> [TEXT PROVIDED]
□ □ □ □
It past elections, it was common for angry street demonstrations to swell above 100,000 people ahead of votes in Taiwan, which was under authoritarian until the late 1980s.
But the 2012 campaign is calmer than those in the past, despite the tight race. After four presidential races and local elections somewhere on the island almost every year, the Taiwanese have gotten used to the democratic process.
“It's certainly more sedate than in previous years,” says Michael Turton, an American-born politics blogger based in central Taiwan. “We're in our third decade of real elections. They are normal, not novelties.”
Before the presidential race in 2004, a bullet grazed incumbent Chen Shui-bian, who went on to win. In 2010, a gunman shot and wounded the son of former-vice president Lien Chan at a city council campaign event near Taipei. Another man was killed.
But now the banners, the protest, and the news conference have become common features of Taiwan’s vibrant democracy. They can be seen all year, any year. And this week they were a mere blip on Taipei’s broader landscape of traffic snarls, lunch-hour lines at dumpling shacks, and folks running errands before the Lunar New Year holiday begins on Jan. 23.
Incumbent President Ma Ying-jeou and his main rival, Tsai Ing-wen, are the top two candidates. Ms. Tsai is backed by a party that is colder toward Taiwan’s longtime political rival China than Mr. Ma’s. Both are trying to outdo each other this year in their attention to Taiwan’s lower class. The economy has hit speed bumps since 2008 and faces an uncertain 2012.
Rallies on Sunday afternoon for the two appeared to draw just hard-line supporters, who cheered on the opposition’s goal of Taiwanese independence from China and the incumbent’s eagerness to engage China. Beijing claims sovereignty over self-ruled Taiwan and insists that the two sides some day be reunified. Relations have improved since 2008 following a rack of new trade deals.
□ □ □ □
> [EXERCISE DATA]

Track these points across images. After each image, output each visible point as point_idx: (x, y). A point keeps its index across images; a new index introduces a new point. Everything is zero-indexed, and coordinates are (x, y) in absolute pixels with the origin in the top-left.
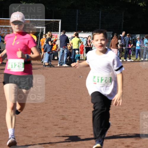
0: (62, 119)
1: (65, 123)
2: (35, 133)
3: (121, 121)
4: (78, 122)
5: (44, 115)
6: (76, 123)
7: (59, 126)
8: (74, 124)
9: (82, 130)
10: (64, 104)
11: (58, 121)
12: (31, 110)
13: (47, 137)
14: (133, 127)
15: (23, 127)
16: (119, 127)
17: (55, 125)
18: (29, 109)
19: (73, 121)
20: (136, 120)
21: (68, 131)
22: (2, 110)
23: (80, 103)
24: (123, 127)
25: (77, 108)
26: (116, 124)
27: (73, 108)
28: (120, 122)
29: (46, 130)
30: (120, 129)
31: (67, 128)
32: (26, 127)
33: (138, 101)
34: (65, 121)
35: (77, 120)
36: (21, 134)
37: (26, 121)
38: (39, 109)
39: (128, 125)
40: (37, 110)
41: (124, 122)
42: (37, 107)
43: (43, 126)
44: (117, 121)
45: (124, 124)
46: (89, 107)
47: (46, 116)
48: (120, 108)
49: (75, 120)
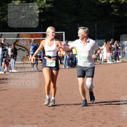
□ □ □ □
> [TASK TO COMPLETE] Rewrite the passage of the Taiwan election text from "Incumbent President Ma" up to and including "new trade deals.", swapping "hard-line" for "die-hard".

> [ANSWER FOR THIS EXERCISE]
Incumbent President Ma Ying-jeou and his main rival, Tsai Ing-wen, are the top two candidates. Ms. Tsai is backed by a party that is colder toward Taiwan’s longtime political rival China than Mr. Ma’s. Both are trying to outdo each other this year in their attention to Taiwan’s lower class. The economy has hit speed bumps since 2008 and faces an uncertain 2012.
Rallies on Sunday afternoon for the two appeared to draw just die-hard supporters, who cheered on the opposition’s goal of Taiwanese independence from China and the incumbent’s eagerness to engage China. Beijing claims sovereignty over self-ruled Taiwan and insists that the two sides some day be reunified. Relations have improved since 2008 following a rack of new trade deals.